下水道が抱える巨額の借金、和歌山市では住民サービス低下の元凶に《特集・自治体荒廃》
「入院時の食費補助はなくなりました」。和歌山市では2008年度から、67歳以上の高齢者に対する入院時食事療養費の助成金を廃止した。乳幼児、母子家庭等への助成は半減。和歌山生協病院の藤沢衛常務理事は「今後、患者への影響が心配」と語る。
和歌山市では入院時の食事補助制度が医療保険の適用外になった後も、独自事業として補助を継続していた。だが、ついに見直しの対象となった。ほかにも保育料の値上げや都市計画税の増税など、住民の負担増が相次いでいる。
こうした負担増の元凶が、実は普段目にすることのない下水道事業にあるのだ。
全国で断トツの赤字額 過大投資のツケ
和歌山市が本格的に下水道の供用を開始したのは、1982年。中核市の中では遅い部類に入る。07年度末時点、市内で公共下水道を使う人は約8・9万人。普及率も29・2%と全国平均の71・7%(08年3月時点)からは大きく後れを取っている。
それでも事業の現状は深刻だ。06年度における同事業の収支はマイナス約110億円と、全国で断トツ1位の赤字額(下表参照)。下水道や病院といった公営事業は、公営企業会計として市町村の一般会計から切り離されてはいる。だが、一般会計からの下水道に対する操出金(他会計・基金への操り出しに要する経費)は90年以降一貫して増え続け、市の財政を長らく硬直化させてきた。
そして下水道に注目が高まるきっかけとなったのが、08年度から適用された自治体財政健全化法だ。同法は自治体の財政状況を公営事業や第三セクターなどを含め、連結ベースで把握する。そこで別会計として処理されてきた「隠れ債務」が、あらためて浮き彫りにされたのだ。
和歌山市は連結ベースの赤字額の大きさを示す「連結実質赤字比率」が17・6%と、全国でワースト11位、中核市ではワースト1位となった(07年度決算ベース)。巨額赤字を抱える下水道が、大きな原因だった。和歌山市は、県庁所在地で国が定める早期健全化基準に唯一抵触し、国からイエローカードを突き付けられた格好となった。
この状況からどう脱するか--。そのための数々の対策が、住民サービスの低下を招いている。下水道料金についても08年1月、39・3%という異例の値上げが実施された。
なぜ下水道事業はここまで悪化してしまったのか。「和歌山市は紀ノ川の氾濫区域に当たるため、雨水に対する浸水防除に大きな投資が必要だった」(雑賀康先・下水道総務課長)という特殊事情はある。

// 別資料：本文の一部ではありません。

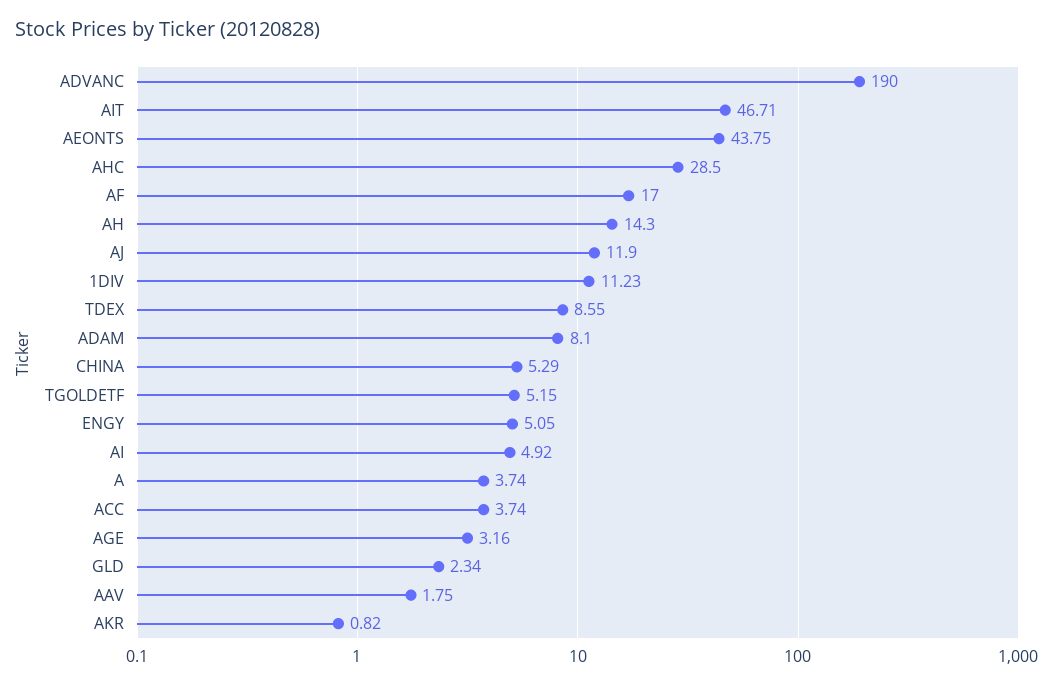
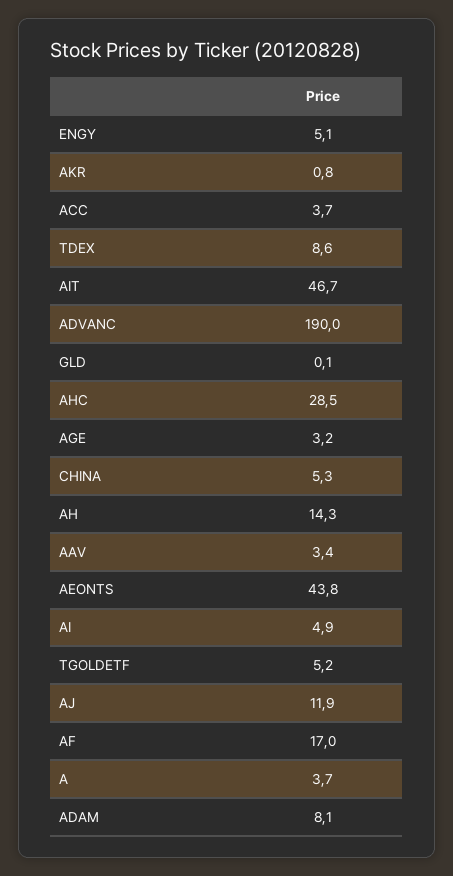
  {
    "ADVANC": 190,
    "AIT": 46.71,
    "AEONTS": 43.75,
    "AHC": 28.5,
    "AF": 17,
    "AH": 14.3,
    "AJ": 11.9,
-   "1DIV": 11.23,
    "TDEX": 8.55,
    "ADAM": 8.1,
    "CHINA": 5.29,
    "TGOLDETF": 5.15,
    "ENGY": 5.05,
    "AI": 4.92,
    "A": 3.74,
    "ACC": 3.74,
    "AGE": 3.16,
-   "GLD": 2.34,
+   "GLD": 0.1,
-   "AAV": 1.75,
+   "AAV": 3.4,
    "AKR": 0.82
  }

だが、最大の要因はその過大投資にある。
和歌山市郊外にある中央終末処理場。現在この処理場は、計画処理能力の約76%しか使われていない。当初は追加で処理場を建てる計画だったが、敷地の多くはまだ更地のまま放置されている。
公共下水道の利用者約8・9万人に対し、下水道供給に関する市の計画人口は32・8万人に上る。これほどまでに大きな乖離があるのは、全体計画を立てた当時の人口動態を基にしていたからだ。